Text passage:

If a corporation wants to change the culture, it needs to pay attention to the people it is grooming to be
supervisors, managers, and directors. As columnist Dave Berry says, “If your date is rude to the waiter,
you are dating a rude person.” That makes a lot of sense as we promote people. We do need to do the
training, but most behavior starts with perception.
From your experience, what are the principal barriers to improved communication inside
a large corporation?
I would say that there are three principal barriers. First, people are raised to be careful and not speak
up. Second, most supervisors and managers do not have the skill set to thoughtfully deal with questions
and complaints. Third, our lack of follow-up and follow-through makes things worse when we invite
feedback and then don't deliver.
How can a corporation remove these barriers?
Constantly invite people to raise issues and concerns. However, don't ask if you don't intend to follow
through. Have a great response to missteps by employees. It is management's reaction to problems that
determines whether employees feel safe. Last, get to know people. It's very difficult to speak up when I
don't know you.
Can you give examples of how email can be harmful to communication within an
organization?
Email has a couple of potential pitfalls. The most common is a lack of context for the message. Context
is usually communicated by either tone of voice or setup. Obviously tone of voice is missing on email,
and people usually are very brief, which means they don't do adequate setup. On the receiving end of
the message sits a human being who by default tends to take things personally. That creates a defensive
response.
What is the most challenging part of your job?
The first challenge is to reteach people how to learn. We were all wonderful learners when we were
two and three years old. We observed. We mimicked. We paid attention to the people around us. We
practiced until we could do things. We had little or no concern with looking foolish or not knowing
how to do something. Then later we came to value knowing and information as having more relevance
than tacit knowledge. Amazingly, it's the really good people who still want to learn, who still want
feedback. Most of us are highly selective about who can give us feedback about what. We are not wide
open to feedback. We are not even looking for it, for the most part.
The second challenge is to get people to acknowledge the impact of conversation in their lives—
even to the point of arguing that they don't really have much else to work with. After their technical
competence, it is the quality of their conversations that determines how things turn out. Conversation
is the basis for their relationships. Conversation is the basis for having influence in an organization.
Conversation determines the culture. Conversation determines how they are viewed.
The third challenge is in working to change the perceptions or views of individuals who have somehow
gotten to a place in life where they are not responsible for what happens. As soon as you and I say to
ourselves or others that “it's not our fault” or “it's not our job,” we essentially are at the mercy of
the circumstances. Certainly the things that happen in our lives often control the outcomes, but truly
effective people don't give in completely to the circumstances. They maintain the view that they can
make a difference in how things turn out. Interestingly, these people rarely give excuses.

Data:
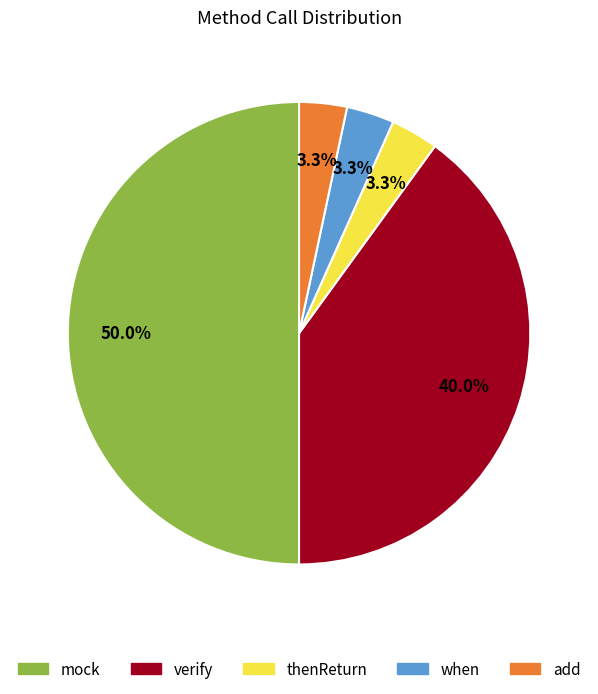

The thenReturn slice represents 3% of the pie. True or false?

True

Tasks:
1: From the interview on workplace communication, return the passage that begins at the words "If a corporation" and stops after the words "starts with perception.".
2: In the interview on workplace communication, what is named as the most common pitfall of email?
The listing isn't needed for the work here.

Task answers:
1:
If a corporation wants to change the culture, it needs to pay attention to the people it is grooming to be
supervisors, managers, and directors. As columnist Dave Berry says, “If your date is rude to the waiter,
you are dating a rude person.” That makes a lot of sense as we promote people. We do need to do the
training, but most behavior starts with perception.

2: A lack of context for the message.